Work to be completed
Format the lines of each item below as a numbered list, omitting blank lines and leaving out the pictures.

Supplied data
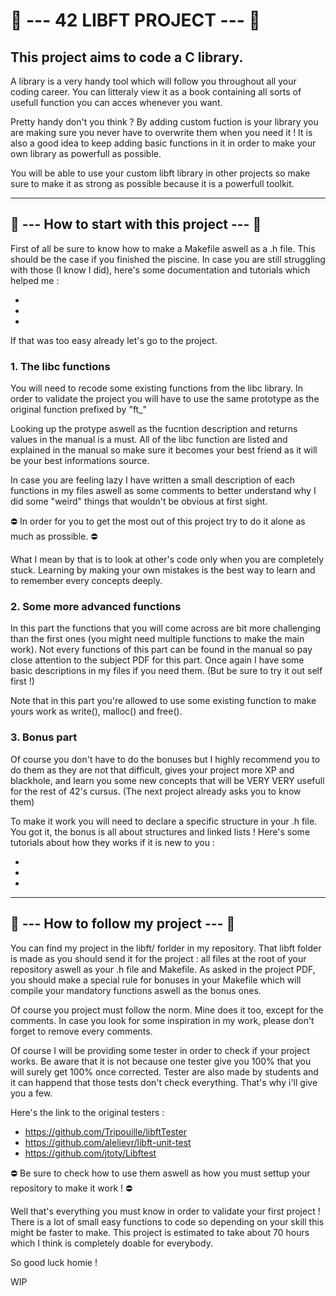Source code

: # 📕 --- 42 LIBFT PROJECT --- 📕

## This project aims to code a C library.

A library is a very handy tool which will follow you throughout all your coding career. You can litteraly view it as a book containing all sorts of usefull function you can acces whenever you want. 

Pretty handy don't you think ? By adding custom fuction is your library you are making sure you never have to overwrite them when you need it !
It is also a good idea to keep adding basic functions in it in order to make your own library as powerfull as possible.

You will be able to use your custom libft library in other projects so make sure to make it as strong as possible because it is a powerfull toolkit.

<hr />

## 🔗 --- How to start with this project --- 🔗

First of all be sure to know how to make a Makefile aswell as a .h file. This should be the case if you finished the piscine.
In case you are still struggling with those (I know I did), here's some documentation and tutorials which helped me :

-
-
-

If that was too easy already let's go to the project.

### 1. The libc functions

You will need to recode some existing functions from the libc library.
In order to validate the project you will have to use the same prototype as the original function prefixed by "ft_"

Looking up the protype aswell as the fucntion description and returns values in the manual is a must. All of the libc function are listed and explained in the manual so make sure it becomes your best friend as it will be your best informations source.

In case you are feeling lazy I have written a small description of each functions in my files aswell as some comments to better understand why I did some "weird" things that wouldn't be obvious at first sight.

⛔️ In order for you to get the most out of this project try to do it alone as much as prossible. ⛔️

What I mean by that is to look at other's code only when you are completely stuck. Learning by making your own mistakes is the best way to learn and to remember every concepts deeply.

### 2. Some more advanced functions

In this part the functions that you will come across are bit more challenging than the first ones (you might need multiple functions to make the main work). Not every functions of this part can be found in the manual so pay close attention to the subject PDF for this part. Once again I have some basic descriptions in my files if you need them. (But be sure to try it out self first !)

Note that in this part you're allowed to use some existing function to make yours work as write(), malloc() and free().

### 3. Bonus part

Of course you don't have to do the bonuses but I highly recommend you to do them as they are not that difficult, gives your project more XP and blackhole, and learn you some new concepts that will be VERY VERY usefull for the rest of 42's cursus. (The next project already asks you to know them)

To make it work you will need to declare a specific structure in your .h file. You got it, the bonus is all about structures and linked lists !
Here's some tutorials about how they works if it is new to you :

-
-
-

<hr />

## 📌 --- How to follow my project --- 📌

You can find my project in the libft/ forlder in my repository. That libft folder is made as you should send it for the project : all files at the root of your repository aswell as your .h file and Makefile. As asked in the project PDF, you should make a special rule for bonuses in your Makefile which will compile your mandatory functions aswell as the bonus ones.

Of course you project must follow the norm. Mine does it too, except for the comments. In case you look for some inspiration in my work, please don't forget to remove every comments.

Of course I will be providing some tester in order to check if your project works. Be aware that it is not because one tester give you 100% that you will surely get 100% once corrected. Tester are also made by students and it can happend that those tests don't check everything. That's why i'll give you a few.

Here's the link to the original testers :

-	https://github.com/Tripouille/libftTester
-	https://github.com/alelievr/libft-unit-test
-	https://github.com/jtoty/Libftest

⛔️ Be sure to check how to use them aswell as how you must settup your repository to make it work ! ⛔️

Well that's everything you must know in order to validate your first project ! There is a lot of small easy functions to code so depending on your skill this might be faster to make. This project is estimated to take about 70 hours which I think is completely doable for everybody.

So good luck homie !

WIP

Answer space
1. Source code
2. : # 📕 --- 42 LIBFT PROJECT --- 📕
3. ## This project aims to code a C library.
4. A library is a very handy tool which will follow you throughout all your coding career. You can litteraly view it as a book containing all sorts of usefull function you can acces whenever you want. 
5. Pretty handy don't you think ? By adding custom fuction is your library you are making sure you never have to overwrite them when you need it !
6. It is also a good idea to keep adding basic functions in it in order to make your own library as powerfull as possible.
7. You will be able to use your custom libft library in other projects so make sure to make it as strong as possible because it is a powerfull toolkit.
8. <hr />
9. ## 🔗 --- How to start with this project --- 🔗
10. First of all be sure to know how to make a Makefile aswell as a .h file. This should be the case if you finished the piscine.
11. In case you are still struggling with those (I know I did), here's some documentation and tutorials which helped me :
12. -
13. -
14. -
15. If that was too easy already let's go to the project.
16. ### 1. The libc functions
17. You will need to recode some existing functions from the libc library.
18. In order to validate the project you will have to use the same prototype as the original function prefixed by "ft_"
19. Looking up the protype aswell as the fucntion description and returns values in the manual is a must. All of the libc function are listed and explained in the manual so make sure it becomes your best friend as it will be your best informations source.
20. In case you are feeling lazy I have written a small description of each functions in my files aswell as some comments to better understand why I did some "weird" things that wouldn't be obvious at first sight.
21. ⛔️ In order for you to get the most out of this project try to do it alone as much as prossible. ⛔️
22. What I mean by that is to look at other's code only when you are completely stuck. Learning by making your own mistakes is the best way to learn and to remember every concepts deeply.
23. ### 2. Some more advanced functions
24. In this part the functions that you will come across are bit more challenging than the first ones (you might need multiple functions to make the main work). Not every functions of this part can be found in the manual so pay close attention to the subject PDF for this part. Once again I have some basic descriptions in my files if you need them. (But be sure to try it out self first !)
25. Note that in this part you're allowed to use some existing function to make yours work as write(), malloc() and free().
26. ### 3. Bonus part
27. Of course you don't have to do the bonuses but I highly recommend you to do them as they are not that difficult, gives your project more XP and blackhole, and learn you some new concepts that will be VERY VERY usefull for the rest of 42's cursus. (The next project already asks you to know them)
28. To make it work you will need to declare a specific structure in your .h file. You got it, the bonus is all about structures and linked lists !
29. Here's some tutorials about how they works if it is new to you :
30. -
31. -
32. -
33. <hr />
34. ## 📌 --- How to follow my project --- 📌
35. You can find my project in the libft/ forlder in my repository. That libft folder is made as you should send it for the project : all files at the root of your repository aswell as your .h file and Makefile. As asked in the project PDF, you should make a special rule for bonuses in your Makefile which will compile your mandatory functions aswell as the bonus ones.
36. Of course you project must follow the norm. Mine does it too, except for the comments. In case you look for some inspiration in my work, please don't forget to remove every comments.
37. Of course I will be providing some tester in order to check if your project works. Be aware that it is not because one tester give you 100% that you will surely get 100% once corrected. Tester are also made by students and it can happend that those tests don't check everything. That's why i'll give you a few.
38. Here's the link to the original testers :
39. -	https://github.com/Tripouille/libftTester
40. -	https://github.com/alelievr/libft-unit-test
41. -	https://github.com/jtoty/Libftest
42. ⛔️ Be sure to check how to use them aswell as how you must settup your repository to make it work ! ⛔️
43. Well that's everything you must know in order to validate your first project ! There is a lot of small easy functions to code so depending on your skill this might be faster to make. This project is estimated to take about 70 hours which I think is completely doable for everybody.
44. So good luck homie !
45. WIP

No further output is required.